Die Daten werden gesammelt, um daraus Schlüsse ziehen zu können braucht es eine große Anzahl an Mitmachenden. "Wir brauchen eine Verbindung von Kunst und Technik, die eine Anwendung so gestaltet, dass Menschen etwas damit anfangen können", betonte Ars-Electronica-Leiter Gerfried Stocker. Das AEC sieht er als Schule der Zukunft, in der Menschen mithilfe der kompetenten Infotrainer Themen der Zukunft für sich erschließen können.

Nostalgie beim Pacathon

Nostalgisch wird es wohl für viele beim Pacathon, einem Open-Innovation-Lab, das Ars Electronica gemeinsam mit dem Hersteller des 1980 veröffentlichten Videospiels Pac-Man, Bandai Namco Entertainment Inc. und der japanischen Werbeagentur Hakuhodo veranstaltet. Es geht darum, mit interessierten Festivalbesuchern, Pac-Man in die tatsächliche Welt zu holen und auszuloten, welche Merkmale das Spiel dazu aufweisen müsste, wie die neue Generation von Pac-Man ausschauen könnte.

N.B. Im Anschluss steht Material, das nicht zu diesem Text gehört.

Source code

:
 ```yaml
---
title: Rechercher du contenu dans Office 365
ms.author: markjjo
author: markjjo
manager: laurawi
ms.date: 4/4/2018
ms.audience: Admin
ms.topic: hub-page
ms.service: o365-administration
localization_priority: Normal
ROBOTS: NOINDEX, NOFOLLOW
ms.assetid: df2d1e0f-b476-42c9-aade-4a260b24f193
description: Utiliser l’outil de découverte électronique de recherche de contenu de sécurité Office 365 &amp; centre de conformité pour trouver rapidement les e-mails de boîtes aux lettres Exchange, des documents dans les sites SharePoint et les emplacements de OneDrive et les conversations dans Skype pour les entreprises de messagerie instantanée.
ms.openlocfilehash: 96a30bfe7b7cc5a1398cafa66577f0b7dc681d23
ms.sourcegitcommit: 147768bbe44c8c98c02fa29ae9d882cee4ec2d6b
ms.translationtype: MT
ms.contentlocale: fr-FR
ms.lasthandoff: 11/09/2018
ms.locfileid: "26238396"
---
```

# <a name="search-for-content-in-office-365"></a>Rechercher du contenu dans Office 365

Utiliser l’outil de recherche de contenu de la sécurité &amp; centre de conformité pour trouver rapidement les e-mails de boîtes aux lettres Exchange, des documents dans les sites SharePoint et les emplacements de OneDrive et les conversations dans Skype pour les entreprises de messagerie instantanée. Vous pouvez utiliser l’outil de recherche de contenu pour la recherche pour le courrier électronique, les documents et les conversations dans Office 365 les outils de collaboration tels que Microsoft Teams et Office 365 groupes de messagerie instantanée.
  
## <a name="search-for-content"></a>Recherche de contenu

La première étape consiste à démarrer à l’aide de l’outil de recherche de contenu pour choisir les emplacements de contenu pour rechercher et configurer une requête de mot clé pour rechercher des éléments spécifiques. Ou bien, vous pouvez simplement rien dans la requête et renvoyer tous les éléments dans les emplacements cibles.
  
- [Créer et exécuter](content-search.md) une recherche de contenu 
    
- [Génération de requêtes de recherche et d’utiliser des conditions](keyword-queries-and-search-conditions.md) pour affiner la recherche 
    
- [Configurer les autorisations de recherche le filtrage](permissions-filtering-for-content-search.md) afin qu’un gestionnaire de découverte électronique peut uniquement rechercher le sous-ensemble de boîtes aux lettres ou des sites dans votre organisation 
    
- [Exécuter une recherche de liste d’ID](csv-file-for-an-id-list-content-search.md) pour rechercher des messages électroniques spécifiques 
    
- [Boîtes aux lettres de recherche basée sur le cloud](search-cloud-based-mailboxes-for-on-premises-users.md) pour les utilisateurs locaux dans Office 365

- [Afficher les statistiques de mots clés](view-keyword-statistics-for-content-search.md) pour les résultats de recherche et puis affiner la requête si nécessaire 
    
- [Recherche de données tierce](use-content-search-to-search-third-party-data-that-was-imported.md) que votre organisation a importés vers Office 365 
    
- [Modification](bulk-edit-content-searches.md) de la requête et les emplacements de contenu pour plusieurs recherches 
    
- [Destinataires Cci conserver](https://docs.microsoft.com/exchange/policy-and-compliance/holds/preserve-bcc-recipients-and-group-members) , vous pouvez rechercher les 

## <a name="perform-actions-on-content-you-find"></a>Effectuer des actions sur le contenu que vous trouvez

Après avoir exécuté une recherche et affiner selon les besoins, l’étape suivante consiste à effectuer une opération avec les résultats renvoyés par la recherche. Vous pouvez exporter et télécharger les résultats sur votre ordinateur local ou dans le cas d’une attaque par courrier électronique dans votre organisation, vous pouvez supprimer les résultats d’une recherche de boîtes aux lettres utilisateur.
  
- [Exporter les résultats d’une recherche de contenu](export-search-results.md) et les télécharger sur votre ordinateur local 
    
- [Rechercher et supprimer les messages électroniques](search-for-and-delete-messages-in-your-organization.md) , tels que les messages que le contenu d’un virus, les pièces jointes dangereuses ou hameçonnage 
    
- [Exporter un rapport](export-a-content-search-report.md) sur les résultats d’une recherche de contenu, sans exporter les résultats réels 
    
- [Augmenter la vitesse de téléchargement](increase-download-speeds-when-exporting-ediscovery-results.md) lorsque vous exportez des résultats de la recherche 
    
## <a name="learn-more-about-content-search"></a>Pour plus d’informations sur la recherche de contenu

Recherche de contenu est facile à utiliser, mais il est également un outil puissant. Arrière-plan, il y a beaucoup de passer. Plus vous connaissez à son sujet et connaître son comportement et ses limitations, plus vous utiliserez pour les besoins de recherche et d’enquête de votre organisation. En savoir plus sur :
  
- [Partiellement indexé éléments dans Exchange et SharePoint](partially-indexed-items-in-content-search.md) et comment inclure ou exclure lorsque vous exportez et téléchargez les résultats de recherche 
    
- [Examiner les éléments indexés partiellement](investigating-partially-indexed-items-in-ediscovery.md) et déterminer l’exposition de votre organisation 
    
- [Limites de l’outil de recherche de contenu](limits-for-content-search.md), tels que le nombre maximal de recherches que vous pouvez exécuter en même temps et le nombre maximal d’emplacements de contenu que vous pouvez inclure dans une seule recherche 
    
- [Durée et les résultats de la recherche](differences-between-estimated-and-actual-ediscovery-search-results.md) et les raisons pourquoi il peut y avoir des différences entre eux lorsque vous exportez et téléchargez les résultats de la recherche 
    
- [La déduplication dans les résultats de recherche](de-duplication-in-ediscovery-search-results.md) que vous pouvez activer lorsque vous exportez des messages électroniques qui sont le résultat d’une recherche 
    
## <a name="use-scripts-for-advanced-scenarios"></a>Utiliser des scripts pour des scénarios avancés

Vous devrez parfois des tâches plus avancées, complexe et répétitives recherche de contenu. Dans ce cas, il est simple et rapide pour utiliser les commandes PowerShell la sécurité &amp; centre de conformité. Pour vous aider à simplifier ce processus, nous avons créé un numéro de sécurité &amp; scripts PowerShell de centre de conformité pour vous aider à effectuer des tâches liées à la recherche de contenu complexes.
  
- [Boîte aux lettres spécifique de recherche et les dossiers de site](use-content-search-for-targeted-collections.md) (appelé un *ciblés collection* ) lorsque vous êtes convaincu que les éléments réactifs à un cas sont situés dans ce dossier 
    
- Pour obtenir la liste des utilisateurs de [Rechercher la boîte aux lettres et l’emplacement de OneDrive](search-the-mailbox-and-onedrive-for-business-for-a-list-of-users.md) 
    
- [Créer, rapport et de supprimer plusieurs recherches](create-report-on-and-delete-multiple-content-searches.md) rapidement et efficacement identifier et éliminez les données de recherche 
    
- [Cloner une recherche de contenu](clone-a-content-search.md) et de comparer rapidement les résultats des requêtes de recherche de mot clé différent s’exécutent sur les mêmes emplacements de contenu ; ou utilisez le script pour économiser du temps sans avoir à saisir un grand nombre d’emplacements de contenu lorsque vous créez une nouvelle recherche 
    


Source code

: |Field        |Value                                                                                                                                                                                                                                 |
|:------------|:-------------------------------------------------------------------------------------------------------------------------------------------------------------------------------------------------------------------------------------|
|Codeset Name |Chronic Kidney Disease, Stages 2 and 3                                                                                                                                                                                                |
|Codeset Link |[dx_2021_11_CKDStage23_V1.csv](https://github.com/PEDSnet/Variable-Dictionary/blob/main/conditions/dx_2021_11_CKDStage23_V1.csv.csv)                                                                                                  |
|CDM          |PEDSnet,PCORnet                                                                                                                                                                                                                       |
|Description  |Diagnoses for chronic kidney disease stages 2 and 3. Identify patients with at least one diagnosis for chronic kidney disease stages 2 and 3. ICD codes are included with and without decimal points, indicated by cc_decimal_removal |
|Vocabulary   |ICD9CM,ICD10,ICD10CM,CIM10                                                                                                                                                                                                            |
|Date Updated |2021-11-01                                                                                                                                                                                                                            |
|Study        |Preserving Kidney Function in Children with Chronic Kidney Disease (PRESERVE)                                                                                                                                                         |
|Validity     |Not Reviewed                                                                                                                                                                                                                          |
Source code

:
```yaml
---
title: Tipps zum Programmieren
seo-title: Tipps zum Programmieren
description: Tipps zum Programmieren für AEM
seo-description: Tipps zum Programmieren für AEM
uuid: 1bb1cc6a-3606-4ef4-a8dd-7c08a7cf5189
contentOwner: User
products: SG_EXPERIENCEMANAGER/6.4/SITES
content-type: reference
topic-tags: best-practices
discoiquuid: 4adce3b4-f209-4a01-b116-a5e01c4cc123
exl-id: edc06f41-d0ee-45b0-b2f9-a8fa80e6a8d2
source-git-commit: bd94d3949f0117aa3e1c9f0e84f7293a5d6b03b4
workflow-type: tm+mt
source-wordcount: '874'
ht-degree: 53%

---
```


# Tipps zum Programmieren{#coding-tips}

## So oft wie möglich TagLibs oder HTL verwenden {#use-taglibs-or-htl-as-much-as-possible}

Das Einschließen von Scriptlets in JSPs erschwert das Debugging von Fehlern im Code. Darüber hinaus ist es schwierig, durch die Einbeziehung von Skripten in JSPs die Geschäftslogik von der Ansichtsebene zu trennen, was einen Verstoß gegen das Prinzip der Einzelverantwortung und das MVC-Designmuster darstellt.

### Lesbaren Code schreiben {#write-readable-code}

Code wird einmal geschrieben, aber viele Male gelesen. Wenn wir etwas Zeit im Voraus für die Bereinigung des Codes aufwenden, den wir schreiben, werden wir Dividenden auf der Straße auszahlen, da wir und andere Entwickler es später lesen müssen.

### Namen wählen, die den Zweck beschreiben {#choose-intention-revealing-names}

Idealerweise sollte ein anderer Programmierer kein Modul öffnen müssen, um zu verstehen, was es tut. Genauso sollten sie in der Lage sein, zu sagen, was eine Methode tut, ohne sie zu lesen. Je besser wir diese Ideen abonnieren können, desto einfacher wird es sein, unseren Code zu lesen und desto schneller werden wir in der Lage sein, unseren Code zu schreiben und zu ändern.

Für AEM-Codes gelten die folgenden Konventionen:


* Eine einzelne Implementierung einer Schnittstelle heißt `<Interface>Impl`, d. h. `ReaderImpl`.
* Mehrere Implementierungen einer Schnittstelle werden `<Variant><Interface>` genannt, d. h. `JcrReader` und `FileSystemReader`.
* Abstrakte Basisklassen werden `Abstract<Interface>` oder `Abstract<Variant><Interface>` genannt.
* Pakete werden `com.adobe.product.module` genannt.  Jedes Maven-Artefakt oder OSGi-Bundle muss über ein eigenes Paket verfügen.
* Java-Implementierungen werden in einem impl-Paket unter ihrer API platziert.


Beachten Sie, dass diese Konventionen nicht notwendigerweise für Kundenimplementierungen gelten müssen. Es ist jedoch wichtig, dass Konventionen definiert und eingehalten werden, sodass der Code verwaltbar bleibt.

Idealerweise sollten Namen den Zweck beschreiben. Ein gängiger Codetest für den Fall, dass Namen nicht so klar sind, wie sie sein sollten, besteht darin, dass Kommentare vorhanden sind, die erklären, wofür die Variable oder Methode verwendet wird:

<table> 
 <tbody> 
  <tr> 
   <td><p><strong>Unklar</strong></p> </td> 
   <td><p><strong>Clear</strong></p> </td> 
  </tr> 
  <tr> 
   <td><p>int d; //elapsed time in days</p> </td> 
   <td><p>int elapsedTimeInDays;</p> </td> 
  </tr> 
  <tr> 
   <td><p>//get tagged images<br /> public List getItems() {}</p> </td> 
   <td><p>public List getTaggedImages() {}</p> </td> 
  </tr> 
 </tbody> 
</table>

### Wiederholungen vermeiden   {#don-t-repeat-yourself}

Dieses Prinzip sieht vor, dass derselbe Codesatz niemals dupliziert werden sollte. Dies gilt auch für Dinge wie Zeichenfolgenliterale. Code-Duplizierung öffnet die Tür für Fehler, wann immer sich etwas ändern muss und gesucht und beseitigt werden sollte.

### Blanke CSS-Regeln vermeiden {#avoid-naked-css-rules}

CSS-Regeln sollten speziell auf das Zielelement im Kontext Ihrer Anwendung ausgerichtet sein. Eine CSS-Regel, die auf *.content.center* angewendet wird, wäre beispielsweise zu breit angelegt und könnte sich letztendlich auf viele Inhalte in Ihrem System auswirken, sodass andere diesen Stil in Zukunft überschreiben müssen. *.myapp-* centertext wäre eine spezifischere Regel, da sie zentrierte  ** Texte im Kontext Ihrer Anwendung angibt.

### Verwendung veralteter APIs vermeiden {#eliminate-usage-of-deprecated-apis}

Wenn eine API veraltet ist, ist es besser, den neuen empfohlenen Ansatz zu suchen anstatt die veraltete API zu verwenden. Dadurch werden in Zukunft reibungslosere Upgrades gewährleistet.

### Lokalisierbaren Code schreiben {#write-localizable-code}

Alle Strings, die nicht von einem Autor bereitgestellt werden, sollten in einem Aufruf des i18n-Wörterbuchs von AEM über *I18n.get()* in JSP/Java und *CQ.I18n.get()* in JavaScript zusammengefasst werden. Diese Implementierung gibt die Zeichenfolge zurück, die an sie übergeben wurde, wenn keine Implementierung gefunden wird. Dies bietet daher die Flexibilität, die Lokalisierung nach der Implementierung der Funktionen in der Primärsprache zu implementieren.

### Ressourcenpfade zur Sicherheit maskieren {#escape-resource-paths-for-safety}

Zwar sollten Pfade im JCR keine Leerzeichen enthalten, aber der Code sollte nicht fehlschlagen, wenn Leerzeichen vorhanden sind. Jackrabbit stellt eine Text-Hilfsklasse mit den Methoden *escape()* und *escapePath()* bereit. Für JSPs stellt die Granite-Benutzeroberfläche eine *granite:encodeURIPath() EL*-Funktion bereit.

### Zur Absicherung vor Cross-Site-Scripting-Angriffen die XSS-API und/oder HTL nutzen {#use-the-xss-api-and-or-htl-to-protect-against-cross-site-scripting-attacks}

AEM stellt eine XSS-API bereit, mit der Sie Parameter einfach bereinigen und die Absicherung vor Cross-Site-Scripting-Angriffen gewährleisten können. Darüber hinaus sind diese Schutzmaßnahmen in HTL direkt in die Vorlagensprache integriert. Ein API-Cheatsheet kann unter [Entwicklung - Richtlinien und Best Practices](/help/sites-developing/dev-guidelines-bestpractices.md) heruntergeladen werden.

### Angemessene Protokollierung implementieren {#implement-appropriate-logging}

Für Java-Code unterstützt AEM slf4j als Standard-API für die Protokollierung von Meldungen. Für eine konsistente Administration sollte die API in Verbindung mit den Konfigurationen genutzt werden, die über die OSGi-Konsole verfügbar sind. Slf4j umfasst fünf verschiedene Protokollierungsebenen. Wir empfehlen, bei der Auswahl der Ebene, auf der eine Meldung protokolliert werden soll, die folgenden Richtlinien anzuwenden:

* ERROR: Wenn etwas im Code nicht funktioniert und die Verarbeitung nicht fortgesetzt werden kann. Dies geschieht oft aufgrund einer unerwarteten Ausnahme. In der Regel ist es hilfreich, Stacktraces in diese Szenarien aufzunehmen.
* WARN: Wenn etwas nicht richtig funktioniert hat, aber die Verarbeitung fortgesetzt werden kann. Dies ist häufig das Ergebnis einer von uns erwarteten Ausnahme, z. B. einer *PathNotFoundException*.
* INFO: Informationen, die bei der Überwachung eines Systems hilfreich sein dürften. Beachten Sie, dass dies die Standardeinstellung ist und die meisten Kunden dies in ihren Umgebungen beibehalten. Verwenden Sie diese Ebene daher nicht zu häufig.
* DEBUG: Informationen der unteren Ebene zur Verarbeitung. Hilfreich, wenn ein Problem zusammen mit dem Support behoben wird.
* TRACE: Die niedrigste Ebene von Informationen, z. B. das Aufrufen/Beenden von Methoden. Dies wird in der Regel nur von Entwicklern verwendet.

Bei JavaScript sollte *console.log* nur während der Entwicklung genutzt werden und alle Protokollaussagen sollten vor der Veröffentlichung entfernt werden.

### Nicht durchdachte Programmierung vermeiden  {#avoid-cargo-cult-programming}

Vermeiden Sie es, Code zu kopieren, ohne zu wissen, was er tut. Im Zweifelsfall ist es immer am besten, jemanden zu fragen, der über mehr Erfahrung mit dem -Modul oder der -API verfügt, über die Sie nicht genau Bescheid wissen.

In der Dauerpräsentation Radical Atoms gibt es Neuheiten von Hiroshi Ishii und seinem Team am MIT (Massachusetts Institute of Technology). In "Cillia" etwa probierte man mit einem 3D-Drucker so feine Strukturen wie möglich herzustellen, erklärte der Mitwirkende Jifei Ou. Die Ergebnisse können angegriffen bzw. eher gestreichelt werden, denn sie entsprechen dem Empfinden nach unter anderem einem Samtsofa, einer Kurzhaarkatze und einem weichen Badvorleger.

Der Österreicher Daniel Leithinger präsentierte "inFORM": Handbewegungen werden auf ein entferntes Objekt, in diesem Fall dynamische Bausteine, übertragen, das sich dann bewegt, ohne dass man es berührt. "Die nächsten Jahre werden sehr spannend", freute sich Leithinger auf weitere Entwicklungen. Auch im Deep Space 8K wird ein eigenes Festival-Programm gezeigt, unter anderem mit Maki Namekawa am Klavier.